-- TASK DIRECTIONS --
Among the entries below, take the line with "right ear: (487, 92)" and the line with "nose: (390, 64)", and output them and every line between them exactly, with nothing else.

(Beginning of GIVEN RECORDS)

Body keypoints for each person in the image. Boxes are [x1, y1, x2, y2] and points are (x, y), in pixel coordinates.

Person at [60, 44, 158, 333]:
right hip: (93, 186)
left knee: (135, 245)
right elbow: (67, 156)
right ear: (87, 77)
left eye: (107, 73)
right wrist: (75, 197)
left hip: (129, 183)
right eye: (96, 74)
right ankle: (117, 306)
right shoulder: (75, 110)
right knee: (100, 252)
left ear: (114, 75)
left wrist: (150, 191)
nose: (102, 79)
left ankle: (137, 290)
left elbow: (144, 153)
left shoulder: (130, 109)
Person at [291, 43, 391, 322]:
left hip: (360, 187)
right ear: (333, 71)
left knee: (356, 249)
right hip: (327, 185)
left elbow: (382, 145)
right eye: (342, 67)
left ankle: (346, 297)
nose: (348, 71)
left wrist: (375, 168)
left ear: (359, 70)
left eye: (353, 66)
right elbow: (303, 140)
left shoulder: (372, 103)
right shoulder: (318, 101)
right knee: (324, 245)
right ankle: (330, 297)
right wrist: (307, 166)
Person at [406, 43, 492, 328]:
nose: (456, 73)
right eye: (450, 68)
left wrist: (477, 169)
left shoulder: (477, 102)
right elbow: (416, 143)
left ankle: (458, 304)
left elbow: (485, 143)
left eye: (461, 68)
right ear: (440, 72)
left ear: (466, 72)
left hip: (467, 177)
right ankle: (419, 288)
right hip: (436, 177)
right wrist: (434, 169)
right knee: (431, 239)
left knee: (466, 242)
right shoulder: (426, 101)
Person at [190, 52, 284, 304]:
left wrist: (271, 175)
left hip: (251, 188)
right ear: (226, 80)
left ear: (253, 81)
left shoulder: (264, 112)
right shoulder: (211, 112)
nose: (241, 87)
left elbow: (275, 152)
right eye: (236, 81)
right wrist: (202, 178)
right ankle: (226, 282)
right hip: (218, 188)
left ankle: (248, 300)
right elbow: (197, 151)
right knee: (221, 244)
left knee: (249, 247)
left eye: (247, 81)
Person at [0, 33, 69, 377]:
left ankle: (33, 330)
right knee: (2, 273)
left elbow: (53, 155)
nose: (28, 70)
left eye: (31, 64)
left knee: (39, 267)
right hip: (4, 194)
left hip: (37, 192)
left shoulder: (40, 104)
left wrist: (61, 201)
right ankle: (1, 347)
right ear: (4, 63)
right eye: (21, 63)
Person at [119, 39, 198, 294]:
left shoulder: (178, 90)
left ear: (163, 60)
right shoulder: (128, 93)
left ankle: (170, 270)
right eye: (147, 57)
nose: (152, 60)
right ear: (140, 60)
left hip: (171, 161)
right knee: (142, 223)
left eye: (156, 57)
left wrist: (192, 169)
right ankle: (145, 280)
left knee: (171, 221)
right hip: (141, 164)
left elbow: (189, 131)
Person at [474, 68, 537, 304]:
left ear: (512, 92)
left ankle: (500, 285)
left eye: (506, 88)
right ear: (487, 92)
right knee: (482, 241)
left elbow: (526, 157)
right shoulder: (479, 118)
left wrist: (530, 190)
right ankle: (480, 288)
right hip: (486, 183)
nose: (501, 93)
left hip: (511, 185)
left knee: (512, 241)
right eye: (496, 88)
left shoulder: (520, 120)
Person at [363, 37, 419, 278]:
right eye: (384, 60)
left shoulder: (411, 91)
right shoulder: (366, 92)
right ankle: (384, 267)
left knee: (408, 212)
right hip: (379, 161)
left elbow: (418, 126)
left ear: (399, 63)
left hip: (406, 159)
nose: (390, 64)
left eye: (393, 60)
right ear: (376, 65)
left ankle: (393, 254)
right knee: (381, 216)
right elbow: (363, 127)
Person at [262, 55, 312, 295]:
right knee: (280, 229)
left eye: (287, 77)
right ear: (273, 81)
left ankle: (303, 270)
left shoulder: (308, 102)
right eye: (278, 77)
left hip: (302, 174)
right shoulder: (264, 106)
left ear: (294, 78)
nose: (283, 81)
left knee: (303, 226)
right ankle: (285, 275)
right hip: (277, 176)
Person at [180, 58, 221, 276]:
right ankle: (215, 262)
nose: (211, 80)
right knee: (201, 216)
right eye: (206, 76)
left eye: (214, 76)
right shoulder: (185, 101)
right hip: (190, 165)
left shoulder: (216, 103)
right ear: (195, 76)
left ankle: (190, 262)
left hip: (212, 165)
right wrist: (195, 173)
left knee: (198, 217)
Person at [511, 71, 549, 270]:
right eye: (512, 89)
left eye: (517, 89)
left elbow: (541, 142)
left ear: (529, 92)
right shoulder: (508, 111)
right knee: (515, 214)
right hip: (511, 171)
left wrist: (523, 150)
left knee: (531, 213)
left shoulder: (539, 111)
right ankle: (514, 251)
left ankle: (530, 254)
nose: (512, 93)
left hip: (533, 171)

(End of GIVEN RECORDS)

-- ANSWER BELOW --
right ear: (487, 92)
right knee: (482, 241)
left elbow: (526, 157)
right shoulder: (479, 118)
left wrist: (530, 190)
right ankle: (480, 288)
right hip: (486, 183)
nose: (501, 93)
left hip: (511, 185)
left knee: (512, 241)
right eye: (496, 88)
left shoulder: (520, 120)
Person at [363, 37, 419, 278]:
right eye: (384, 60)
left shoulder: (411, 91)
right shoulder: (366, 92)
right ankle: (384, 267)
left knee: (408, 212)
right hip: (379, 161)
left elbow: (418, 126)
left ear: (399, 63)
left hip: (406, 159)
nose: (390, 64)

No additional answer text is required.